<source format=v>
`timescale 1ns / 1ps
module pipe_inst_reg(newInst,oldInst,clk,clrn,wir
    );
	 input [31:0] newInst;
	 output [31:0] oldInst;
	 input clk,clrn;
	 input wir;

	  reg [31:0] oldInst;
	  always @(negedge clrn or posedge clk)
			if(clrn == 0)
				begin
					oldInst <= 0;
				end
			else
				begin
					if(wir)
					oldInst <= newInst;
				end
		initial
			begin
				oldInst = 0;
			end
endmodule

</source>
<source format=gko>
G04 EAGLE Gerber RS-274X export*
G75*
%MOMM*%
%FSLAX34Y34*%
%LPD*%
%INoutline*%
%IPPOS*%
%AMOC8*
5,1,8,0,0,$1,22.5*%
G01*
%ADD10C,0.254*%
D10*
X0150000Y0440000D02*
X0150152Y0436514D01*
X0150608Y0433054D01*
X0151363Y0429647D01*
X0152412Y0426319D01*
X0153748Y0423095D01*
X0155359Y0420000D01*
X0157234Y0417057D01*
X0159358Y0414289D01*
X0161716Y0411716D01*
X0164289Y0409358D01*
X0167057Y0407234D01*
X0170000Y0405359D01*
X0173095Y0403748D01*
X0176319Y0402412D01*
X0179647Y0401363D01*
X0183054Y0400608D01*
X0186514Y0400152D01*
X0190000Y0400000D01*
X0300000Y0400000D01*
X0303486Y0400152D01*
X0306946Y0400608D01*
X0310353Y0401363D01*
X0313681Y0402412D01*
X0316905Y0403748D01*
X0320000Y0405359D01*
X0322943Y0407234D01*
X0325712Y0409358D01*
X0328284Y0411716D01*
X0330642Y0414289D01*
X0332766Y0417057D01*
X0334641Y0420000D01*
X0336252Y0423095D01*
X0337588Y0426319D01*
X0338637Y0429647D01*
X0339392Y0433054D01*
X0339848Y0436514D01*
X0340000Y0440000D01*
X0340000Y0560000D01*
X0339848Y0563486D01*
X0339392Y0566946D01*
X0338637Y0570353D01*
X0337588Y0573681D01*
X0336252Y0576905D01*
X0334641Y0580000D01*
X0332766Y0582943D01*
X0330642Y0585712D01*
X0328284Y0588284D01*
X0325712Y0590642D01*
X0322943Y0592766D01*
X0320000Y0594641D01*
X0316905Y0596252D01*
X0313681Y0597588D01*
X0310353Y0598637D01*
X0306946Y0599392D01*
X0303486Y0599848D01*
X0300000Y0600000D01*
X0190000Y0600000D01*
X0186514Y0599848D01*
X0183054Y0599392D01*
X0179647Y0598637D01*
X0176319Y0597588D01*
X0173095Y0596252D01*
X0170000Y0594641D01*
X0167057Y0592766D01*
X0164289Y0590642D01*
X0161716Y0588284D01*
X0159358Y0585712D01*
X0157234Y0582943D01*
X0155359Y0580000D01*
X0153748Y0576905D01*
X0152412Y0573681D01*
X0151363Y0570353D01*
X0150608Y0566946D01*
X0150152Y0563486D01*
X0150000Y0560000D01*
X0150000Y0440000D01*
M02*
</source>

==================================================

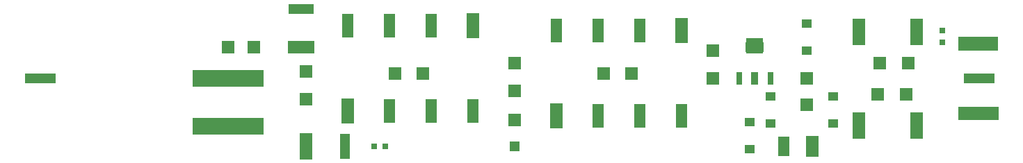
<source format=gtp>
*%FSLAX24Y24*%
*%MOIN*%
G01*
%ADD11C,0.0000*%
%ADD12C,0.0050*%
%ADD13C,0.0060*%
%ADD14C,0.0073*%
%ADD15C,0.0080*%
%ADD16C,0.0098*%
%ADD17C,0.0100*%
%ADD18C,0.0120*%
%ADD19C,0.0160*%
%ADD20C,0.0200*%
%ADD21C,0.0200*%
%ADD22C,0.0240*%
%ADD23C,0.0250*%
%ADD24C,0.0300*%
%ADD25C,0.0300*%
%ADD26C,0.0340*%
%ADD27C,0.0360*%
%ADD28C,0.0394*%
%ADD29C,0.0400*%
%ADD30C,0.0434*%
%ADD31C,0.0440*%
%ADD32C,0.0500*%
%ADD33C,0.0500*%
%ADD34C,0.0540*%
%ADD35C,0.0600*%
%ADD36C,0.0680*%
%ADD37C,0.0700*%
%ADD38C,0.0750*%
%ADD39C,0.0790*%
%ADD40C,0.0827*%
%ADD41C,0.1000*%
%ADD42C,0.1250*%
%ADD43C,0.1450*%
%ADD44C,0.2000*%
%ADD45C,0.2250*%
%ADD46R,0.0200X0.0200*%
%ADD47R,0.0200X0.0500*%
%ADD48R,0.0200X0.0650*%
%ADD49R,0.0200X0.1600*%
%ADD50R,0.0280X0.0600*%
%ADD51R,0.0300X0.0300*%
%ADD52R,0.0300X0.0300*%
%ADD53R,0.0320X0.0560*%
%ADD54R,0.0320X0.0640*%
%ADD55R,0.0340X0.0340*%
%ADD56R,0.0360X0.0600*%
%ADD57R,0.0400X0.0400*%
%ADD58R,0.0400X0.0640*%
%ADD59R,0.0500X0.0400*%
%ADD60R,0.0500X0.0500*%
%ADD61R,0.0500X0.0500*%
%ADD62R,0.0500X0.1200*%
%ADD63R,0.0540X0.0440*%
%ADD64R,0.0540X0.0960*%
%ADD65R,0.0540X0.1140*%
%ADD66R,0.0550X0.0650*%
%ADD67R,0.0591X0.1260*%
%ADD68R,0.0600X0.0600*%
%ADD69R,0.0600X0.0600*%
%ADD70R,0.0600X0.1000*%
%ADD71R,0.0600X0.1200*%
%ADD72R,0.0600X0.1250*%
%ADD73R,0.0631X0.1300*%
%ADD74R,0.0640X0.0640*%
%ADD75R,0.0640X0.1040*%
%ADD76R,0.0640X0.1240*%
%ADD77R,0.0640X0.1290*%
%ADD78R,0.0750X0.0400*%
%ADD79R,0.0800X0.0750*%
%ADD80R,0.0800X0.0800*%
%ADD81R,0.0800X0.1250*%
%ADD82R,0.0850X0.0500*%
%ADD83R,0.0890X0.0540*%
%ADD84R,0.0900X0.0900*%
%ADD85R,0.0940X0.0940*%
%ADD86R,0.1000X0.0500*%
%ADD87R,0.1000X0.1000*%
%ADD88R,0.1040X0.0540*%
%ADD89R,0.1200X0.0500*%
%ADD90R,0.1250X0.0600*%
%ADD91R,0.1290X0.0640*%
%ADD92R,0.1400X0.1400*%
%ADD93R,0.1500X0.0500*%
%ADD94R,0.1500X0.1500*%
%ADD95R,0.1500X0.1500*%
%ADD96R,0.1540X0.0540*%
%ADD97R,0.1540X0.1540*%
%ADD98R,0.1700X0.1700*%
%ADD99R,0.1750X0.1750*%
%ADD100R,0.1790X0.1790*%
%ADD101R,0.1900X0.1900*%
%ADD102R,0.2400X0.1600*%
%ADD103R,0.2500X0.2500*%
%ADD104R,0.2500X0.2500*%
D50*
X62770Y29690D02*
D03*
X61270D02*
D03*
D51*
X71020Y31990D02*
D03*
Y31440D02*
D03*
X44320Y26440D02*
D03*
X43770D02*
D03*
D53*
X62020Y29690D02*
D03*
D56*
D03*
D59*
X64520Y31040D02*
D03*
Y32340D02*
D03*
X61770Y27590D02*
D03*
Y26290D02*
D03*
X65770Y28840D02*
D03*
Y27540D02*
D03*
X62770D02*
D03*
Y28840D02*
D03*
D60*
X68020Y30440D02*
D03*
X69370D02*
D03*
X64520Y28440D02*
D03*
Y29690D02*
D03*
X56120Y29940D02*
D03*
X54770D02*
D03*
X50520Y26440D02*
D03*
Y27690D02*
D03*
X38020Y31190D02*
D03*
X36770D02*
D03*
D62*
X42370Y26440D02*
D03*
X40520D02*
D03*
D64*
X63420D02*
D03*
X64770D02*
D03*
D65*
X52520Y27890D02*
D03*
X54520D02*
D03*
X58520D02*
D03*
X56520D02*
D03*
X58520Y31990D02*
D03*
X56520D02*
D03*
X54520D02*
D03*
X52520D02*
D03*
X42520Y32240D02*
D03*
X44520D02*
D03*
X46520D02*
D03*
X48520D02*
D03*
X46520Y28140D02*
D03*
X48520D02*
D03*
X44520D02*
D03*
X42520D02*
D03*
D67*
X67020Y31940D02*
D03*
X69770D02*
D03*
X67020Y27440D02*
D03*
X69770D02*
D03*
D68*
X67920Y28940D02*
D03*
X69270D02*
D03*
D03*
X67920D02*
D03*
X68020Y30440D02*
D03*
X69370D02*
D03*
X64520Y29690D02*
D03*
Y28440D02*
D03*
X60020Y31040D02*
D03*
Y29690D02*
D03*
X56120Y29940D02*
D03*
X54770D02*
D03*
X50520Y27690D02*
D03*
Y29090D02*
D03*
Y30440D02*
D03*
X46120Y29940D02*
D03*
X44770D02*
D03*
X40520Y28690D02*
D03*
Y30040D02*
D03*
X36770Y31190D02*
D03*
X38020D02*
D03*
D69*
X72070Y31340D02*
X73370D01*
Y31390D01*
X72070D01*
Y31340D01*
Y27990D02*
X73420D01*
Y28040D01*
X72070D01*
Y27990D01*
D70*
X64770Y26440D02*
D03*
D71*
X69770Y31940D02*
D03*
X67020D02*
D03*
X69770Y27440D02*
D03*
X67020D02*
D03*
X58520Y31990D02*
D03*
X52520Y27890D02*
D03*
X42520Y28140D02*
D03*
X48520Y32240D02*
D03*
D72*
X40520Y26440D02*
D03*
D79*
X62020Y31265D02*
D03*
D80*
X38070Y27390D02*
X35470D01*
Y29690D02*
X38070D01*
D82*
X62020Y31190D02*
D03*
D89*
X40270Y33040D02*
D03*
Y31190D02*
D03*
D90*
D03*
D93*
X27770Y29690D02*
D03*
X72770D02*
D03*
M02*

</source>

==================================================

EXERCISE GOAL
Print, without alteration, only the lines above between the one holding "always @(negedge clrn or posedge clk)" and the one holding "X0310353Y0401363D01*", inclusive.

TASK RESPONSE
	  always @(negedge clrn or posedge clk)
			if(clrn == 0)
				begin
					oldInst <= 0;
				end
			else
				begin
					if(wir)
					oldInst <= newInst;
				end
		initial
			begin
				oldInst = 0;
			end
endmodule

</source>
<source format=gko>
G04 EAGLE Gerber RS-274X export*
G75*
%MOMM*%
%FSLAX34Y34*%
%LPD*%
%INoutline*%
%IPPOS*%
%AMOC8*
5,1,8,0,0,$1,22.5*%
G01*
%ADD10C,0.254*%
D10*
X0150000Y0440000D02*
X0150152Y0436514D01*
X0150608Y0433054D01*
X0151363Y0429647D01*
X0152412Y0426319D01*
X0153748Y0423095D01*
X0155359Y0420000D01*
X0157234Y0417057D01*
X0159358Y0414289D01*
X0161716Y0411716D01*
X0164289Y0409358D01*
X0167057Y0407234D01*
X0170000Y0405359D01*
X0173095Y0403748D01*
X0176319Y0402412D01*
X0179647Y0401363D01*
X0183054Y0400608D01*
X0186514Y0400152D01*
X0190000Y0400000D01*
X0300000Y0400000D01*
X0303486Y0400152D01*
X0306946Y0400608D01*
X0310353Y0401363D01*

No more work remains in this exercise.